I'm just visiting. What can I do and what will it cost me?

Depending on the weather, visitors can easily number over 50000 these days. Tickets are affordable. In 2009 the most a person could pay was $12 for a single day adult pass at the gate. It's worth paying for. I've gotten a lot less for a lot more money. The event is typically open to the public from 8-4 on Saturday and Sunday.

The Feast occupies about 30 acres of the riverfront and very little of that space is unused. You can expect to find around a hundred traders on blankets or in booths selling everything from handmade soap to wooden spoons to very, very nice (and expensive) voyageur trappings and handmade musical instruments. Another 25 or so booths sell food that can be entirely traditional like venison sausage or bean and ham soup or a bit more modern like buffalo burgers. Here's where a bit of anachronism is permitted seeing that the main condiment is ketchup, and the lemonade and Coca-Cola flow as freely as the cider. The Feast is a trading camp in the superlative in the sense that the type of goods available probably matches what you could find at an 18th-century autumn trade festival but the amount of beads, silver trinkets, utensils, artwork, and such is staggering.

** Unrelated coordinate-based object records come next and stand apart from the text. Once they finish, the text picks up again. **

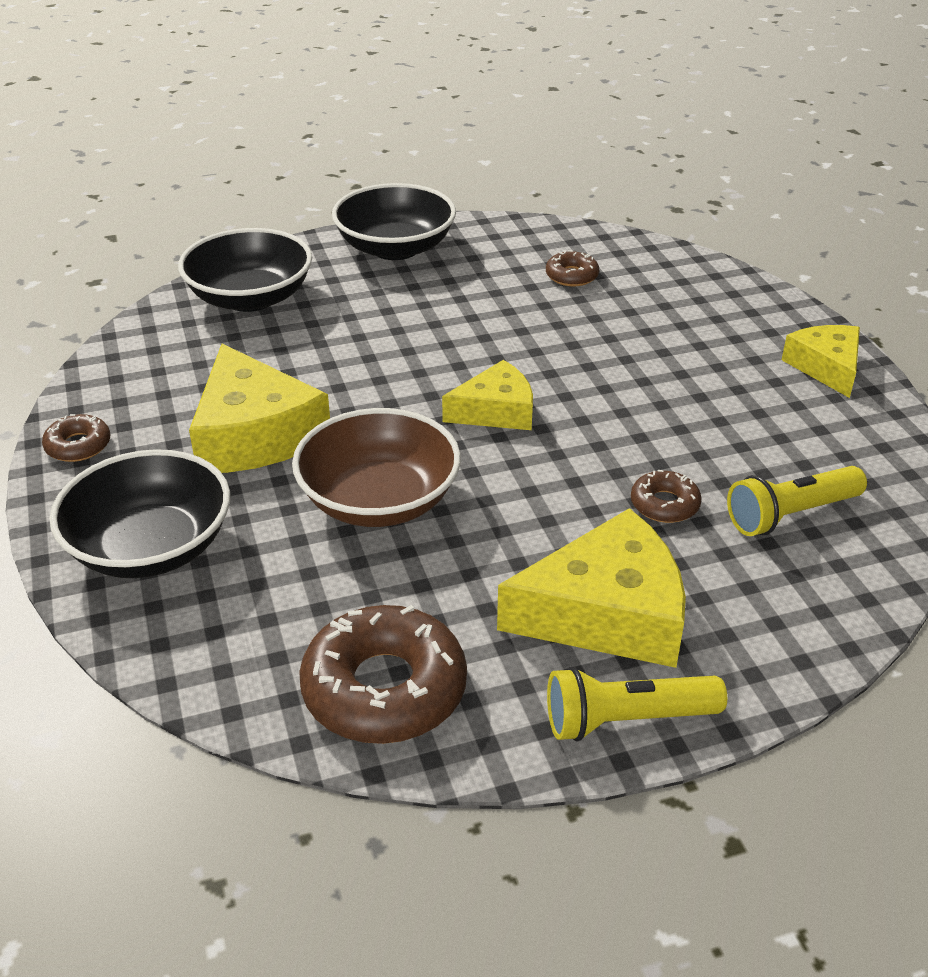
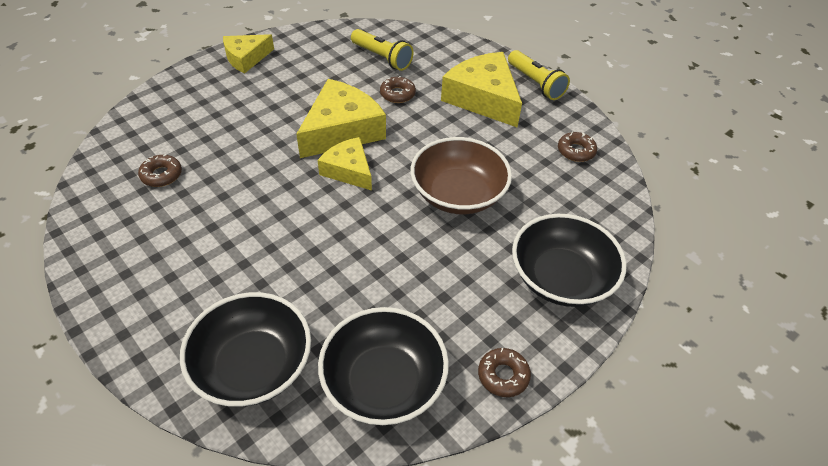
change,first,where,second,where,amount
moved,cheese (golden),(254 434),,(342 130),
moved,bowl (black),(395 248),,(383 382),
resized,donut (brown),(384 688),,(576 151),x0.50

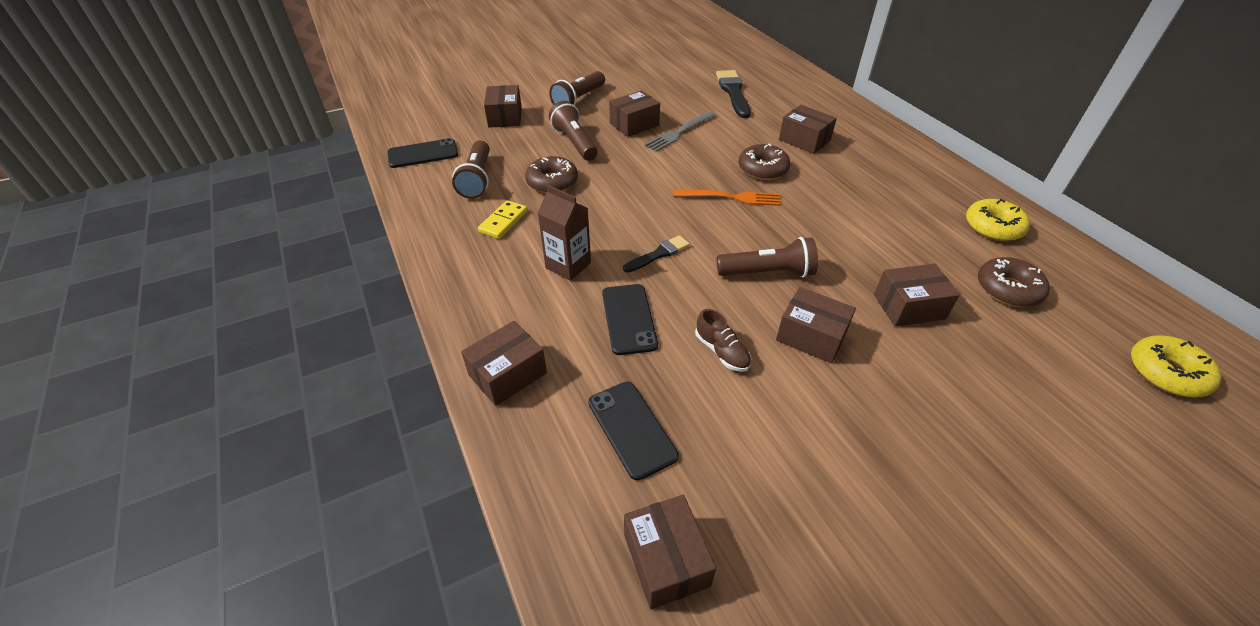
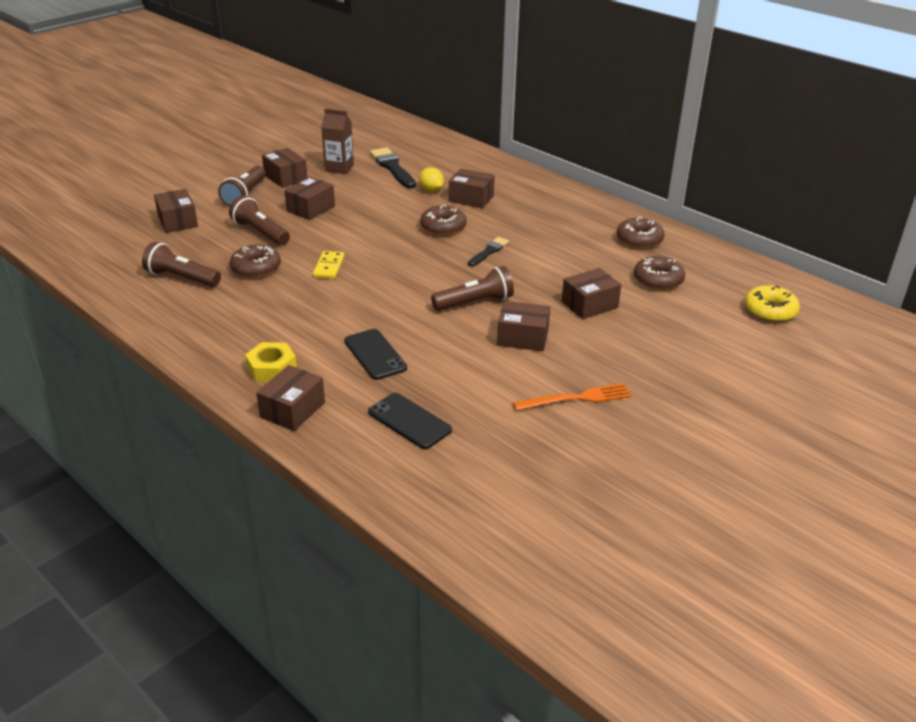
change,first,where,second,where,amount
removed,phone (black),(423 154),,,
removed,table fork (grey),(679 132),,,
removed,shoe (brown),(722 351),,,
added,,,nut (golden),(272 368),
added,,,citrus fruit (golden),(431 190),
moved,domino (golden),(503 221),,(329 267),
moved,carton (brown),(568 265),,(339 168),
moved,brush (black),(658 254),,(489 251),
moved,parcel (brown),(666 560),,(285 177),
moved,table fork (orange),(731 197),,(576 398),
recoloured,donut (golden),(993 227),donut (brown),(639 240),
turned,torch (brown),(477 179),,(181 278),135 degrees clockwise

Over a dozen stalls have activities for kids so your biggest concern is losing track of them rather than keeping them occupied. The young 'uns can dress up in period garb, learn to barter and tell tall tales, listen to the storytellers, or practice their tomahawk throwing skills. Several merchants sell toys made of wood, reeds, feathers, and the likes. There will be puppet shows, the odd clown, and even a sword swallower. A good sideshow is timeless.

Quite a few booths are there to offer demonstrations and information. The blacksmiths are definitely worth a visit. Like many of the local participants, several of them are dedicated SCA types, some still nursing their wounds from the Pennsic War. Speaking of wounds, the physician's booth offers a fascinating assortment of scary stories and mediaeval-looking medical devices. Woodturning, ropemaking, and other forgotten crafts are also available and can keep the grown-ups as busy as the kids.

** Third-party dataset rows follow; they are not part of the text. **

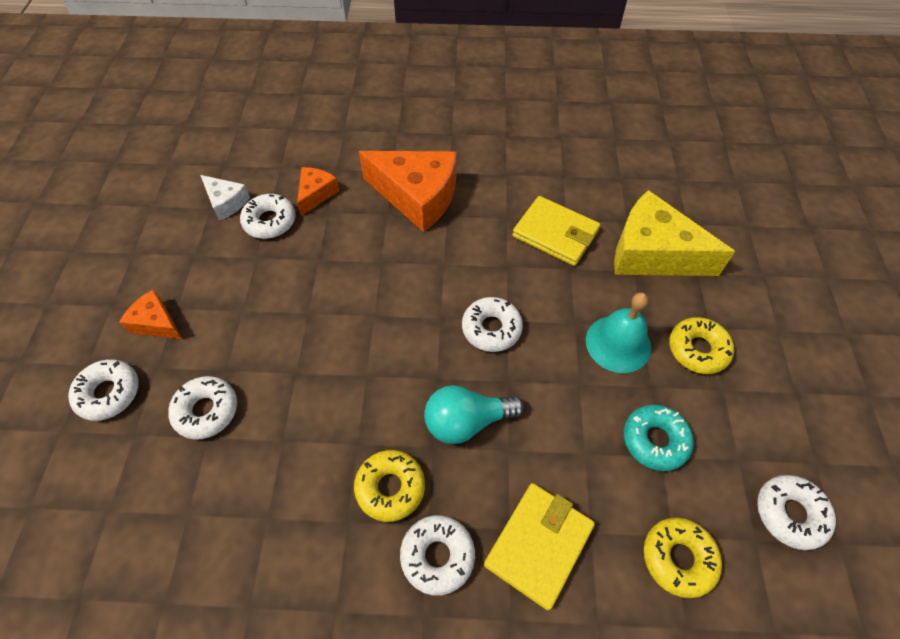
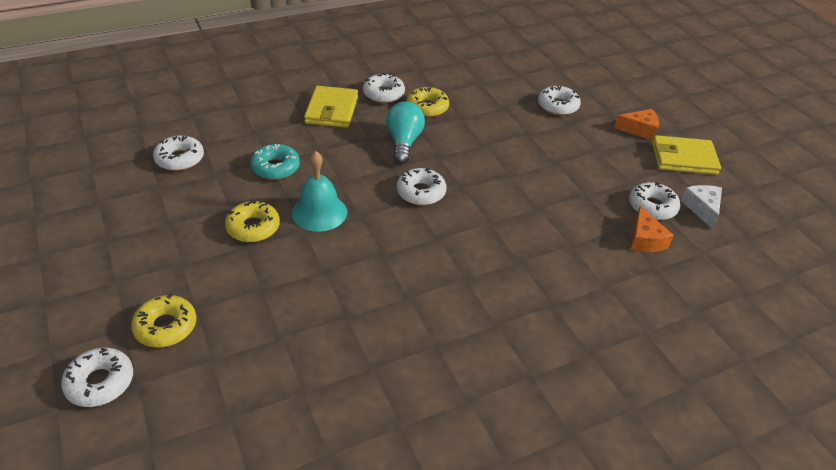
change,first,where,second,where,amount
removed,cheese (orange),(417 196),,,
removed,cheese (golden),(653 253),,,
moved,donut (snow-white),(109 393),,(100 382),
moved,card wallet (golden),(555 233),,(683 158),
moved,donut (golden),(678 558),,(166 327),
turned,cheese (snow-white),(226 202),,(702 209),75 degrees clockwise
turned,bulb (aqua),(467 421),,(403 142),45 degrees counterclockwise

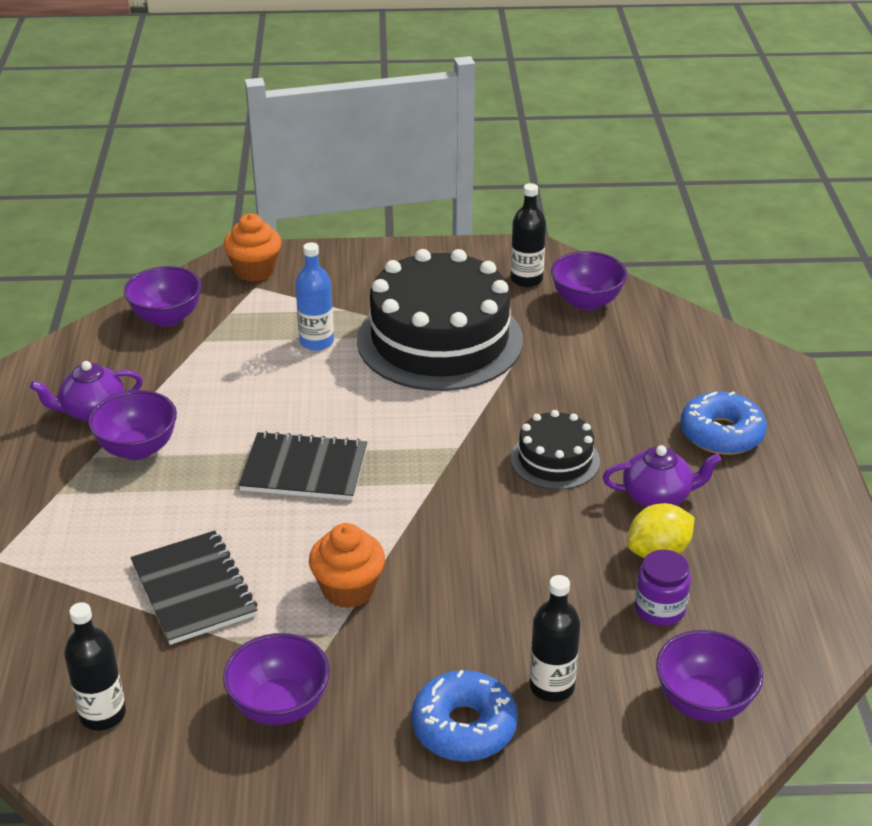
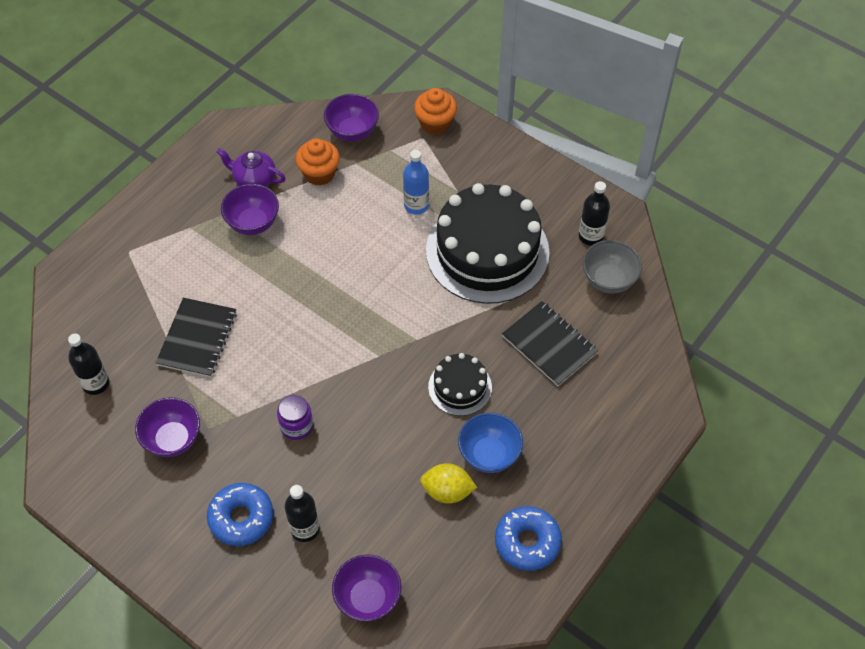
change,first,where,second,where,amount
moved,exercise book (black),(304 469),,(549 344),
moved,cupcake (orange),(348 589),,(319 173),
moved,jar (purple),(659 609),,(296 426),
moved,donut (blue),(721 434),,(527 542),
replaced,china teapot (purple),(658 496),bowl (blue),(489 454),
recoloured,bowl (purple),(586 302),bowl (grey),(608 280),

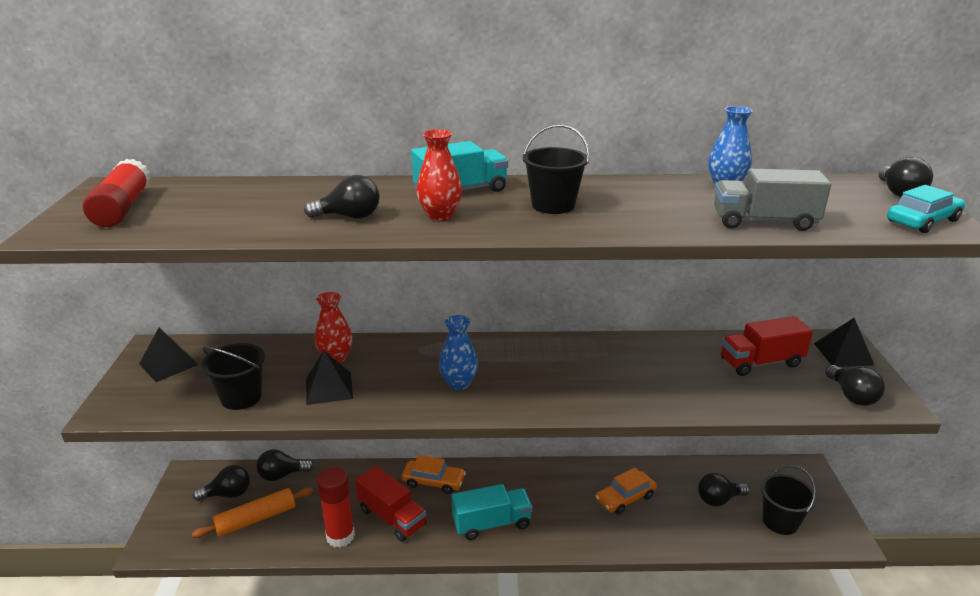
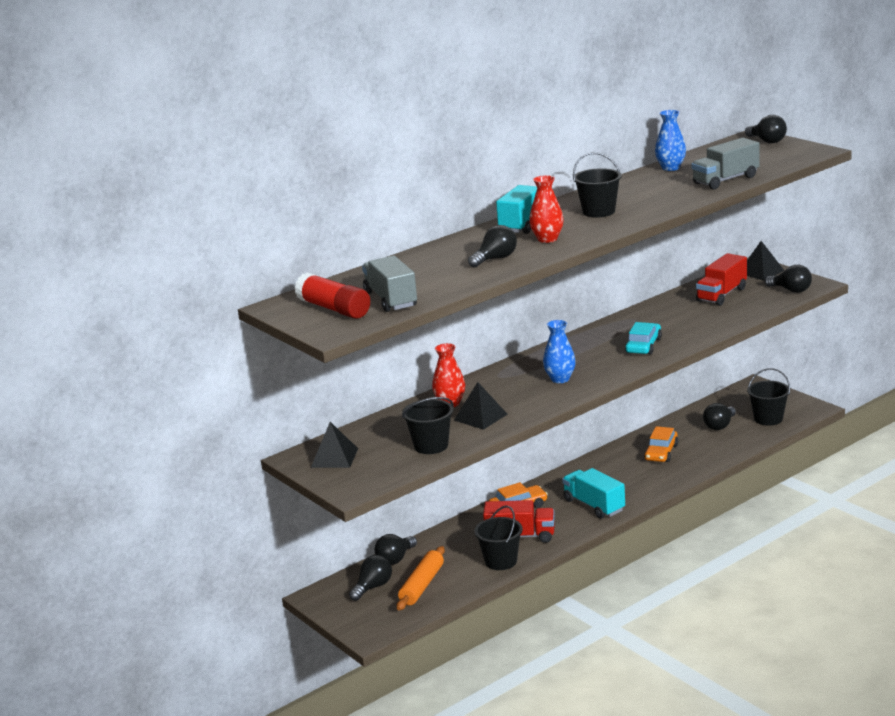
change,first,where,second,where,amount
added,,,toy truck (grey),(390 299),
moved,toy car (aqua),(922 221),,(643 345),
replaced,glue (crimson),(340 536),bucket (black),(501 561),
turned,toy truck (aqua),(492 523),,(594 505),75 degrees counterclockwise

The Wea summer village becomes part of the Feast before it closes for the winter. Tribe members make themselves available to visitors. These people are not reenactors but bona fide Wea by descent or adoption and consider their role to be that of "living history interpreters." You may find one of the Clan Mothers or the tribe's record keeper hanging around. Talk to them.

The calendar is packed on both days. Several parades wind their way through the grounds daily on their way to the drill field or to fife and drum competitions. Highland Games can be watched and often provide a lot of amusement value. Indian stories are told and dances are taught. A few more lighthearted (and less politically correct) acts perform in the stands downhill from the Fort Ouiatenon stockade. In keeping with the event's French character, a Roman Catholic mass opens the program on Sunday morning before making way for temporal entertainment.

OK, I'll believe you. How do I get there?

Getting there is pretty easy. The site is two miles off US 231. Take the first traffic light after the railway bridge (heading south from West Lafayette and I-65) or north after the Wabash bridge (heading north from Crawfordsville and I-74). Expect traffic to be heavy. The two-lane road may be closed in one direction at some points. Many local residents make some pocket money at this time of year by turning their yards and fields into parking lots. There will be no shortage of parking but it might be muddy and rates depend on the distance from the gate.

By far the most hassle-free way to get there is to use Purdue's big stadium parking lot in West Lafayette and avail yourself of the buses that run as often and as long as there are riders for a dollar a ride. Since the city buses aren't allowed to make the run and local tour operators are on the organisers' naughty list (for suing to stop the city bus), every church bus in town will be there making an extra buck for Jesus so your actual conveyance is a matter of luck.

We local residents are veteran visitors by now and always find something new and interesting. Stop by the house and we'll give you the guided tour. Of the feast, that is.